4 July 2007 at 09:42:00 GMT-5  
Anonymous Anonymous said...

CS10 paper was indeed lovely, and sadly no no longer available!

4 July 2007 at 10:50:00 GMT-5  
Anonymous Anonymous said...

Eddie Campbell: Paper Connoisseur. If it was once wood-pulp he's drawn on it.
"It has a rich, fibrous body with a tantalizing texture, notably acid-free. The heady aroma is reminiscent of a wholesome, almost provincial setting. In the sediment of the paper we can see flecks, if you will, of a darker wood, with an implication of mahogany, or possibly larch*. Overall it evokes feelings of deep forests, exotic spices, and rugged lumberjacks on the rivers of British Columbia with their syrupy, syrupy pancakes**."

My comparison. However I wonder if wood pulp was ever pressed beneath the feet of joyous Greek villagers, as the wine was for the appreciative revellers and gods (or so Disney's 'Fantasia' tells me)...
Egads! Be that the case, is then Eddie the 'Bacchus' of paper??

That tied in by accident, I assure you. And clumsily so.

*If you know Monty Python well enough, you'll understand "the Larch".
** And the Lumberjacks.

(For contribution, Steph draws on whatever paper can handle her punishing pencil lines and flooding watercolours, but it doesn't matter because most of her stuff is done on Photoshop anyways)

I need to make my comments shorter.

4 July 2007 at 11:18:00 GMT-5  
Anonymous Anonymous said...

Correction: Bacchus = Roman.
Dionysus = Greek.
Same god, essentially....

Almost the perfect 'crime'. :(
Curse you monentary lapse of trivial knowledge!

4 July 2007 at 13:44:00 GMT-5  
Blogger spacedlaw said...

Never mind a bath, a shower usually does the job (although at school we had to make do with a thoroughly soaked sponge).

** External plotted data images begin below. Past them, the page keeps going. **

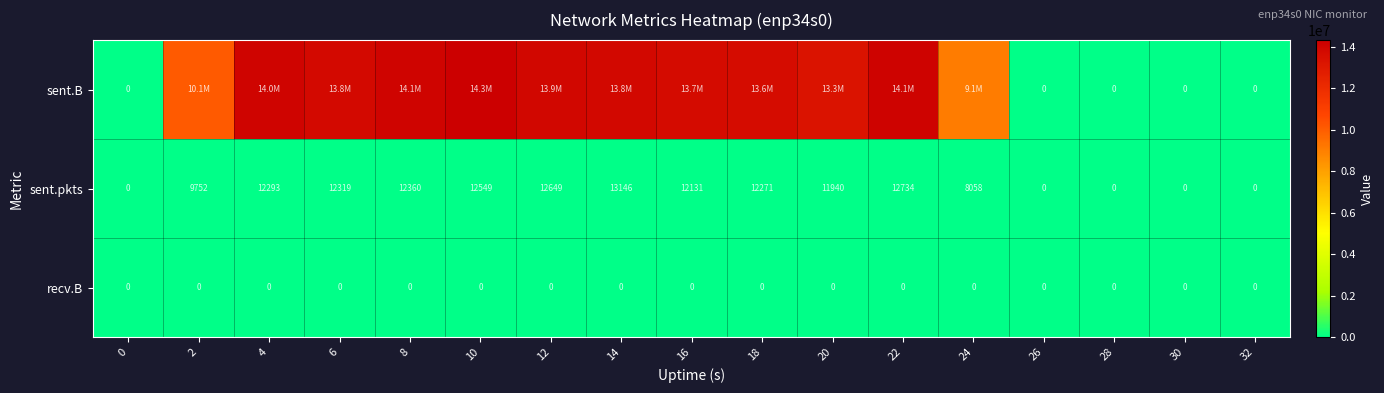

Read the sent.pkts value at 14.

13146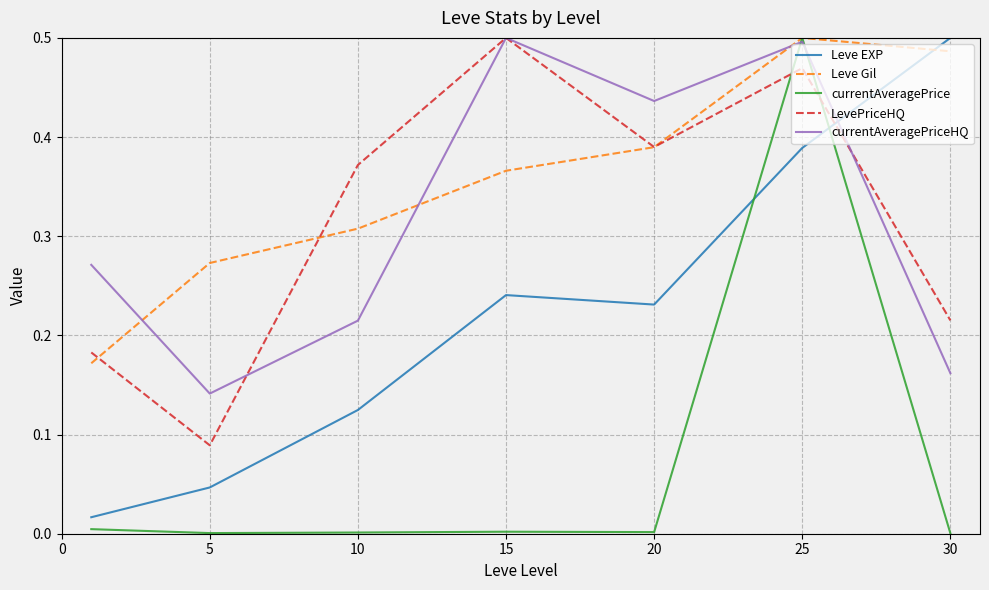

After their last crossing, which series has the higher values: Leve EXP or LevePriceHQ?

Leve EXP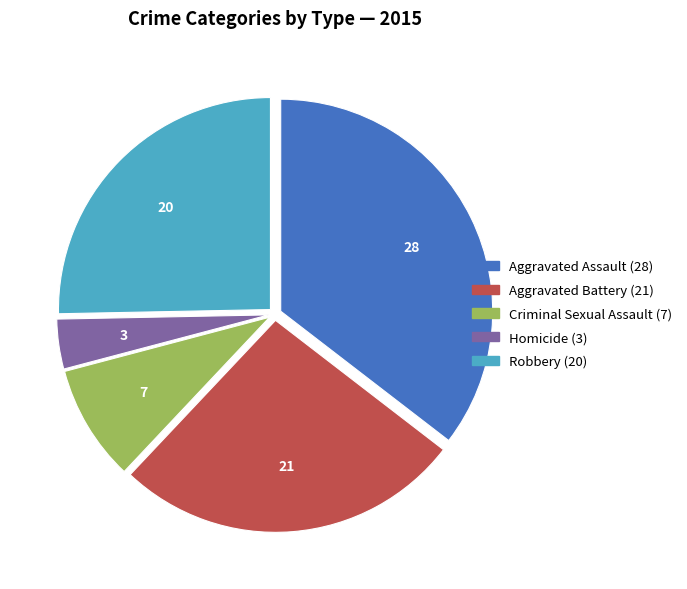

Is there any slice that represents more than half of the pie?

No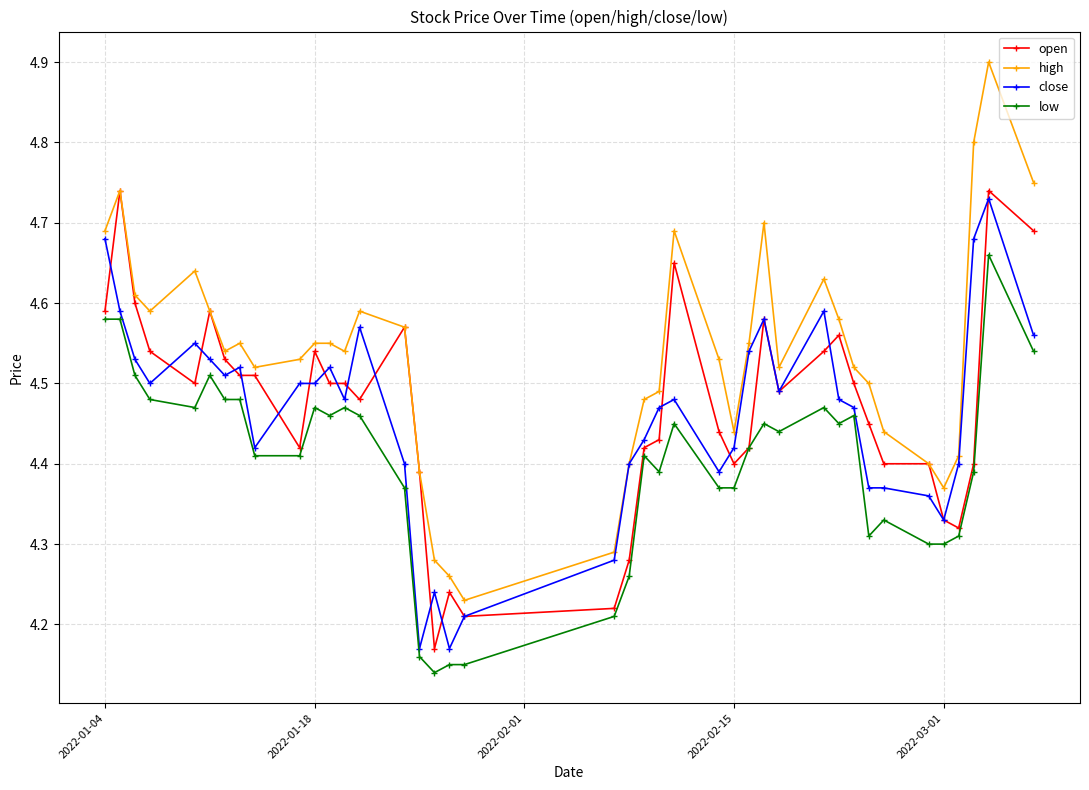

How many data points does each series have?

40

4 July 2007 at 15:36:00 GMT-5  
Anonymous Anonymous said...

Most of "My Dead Grandmother Keeps Getting Mail" was done on standard sketch paper. When the ink washes buckled the pages, I just ironed them on a low setting under a cover sheet of heavier stock. This worked for the most part, though there were a couple of pages that puckered around the edges. No adverse effects to the image.

At the advice of a friend, I've taken to doing my 24-Hour Comics on the matte-side of standard comic book backing boards. These are nice to bottled inks and Sharpies, but industrial markers like the Magnum 44 tends to pool on the glossy backing then leech beyond the surface lines.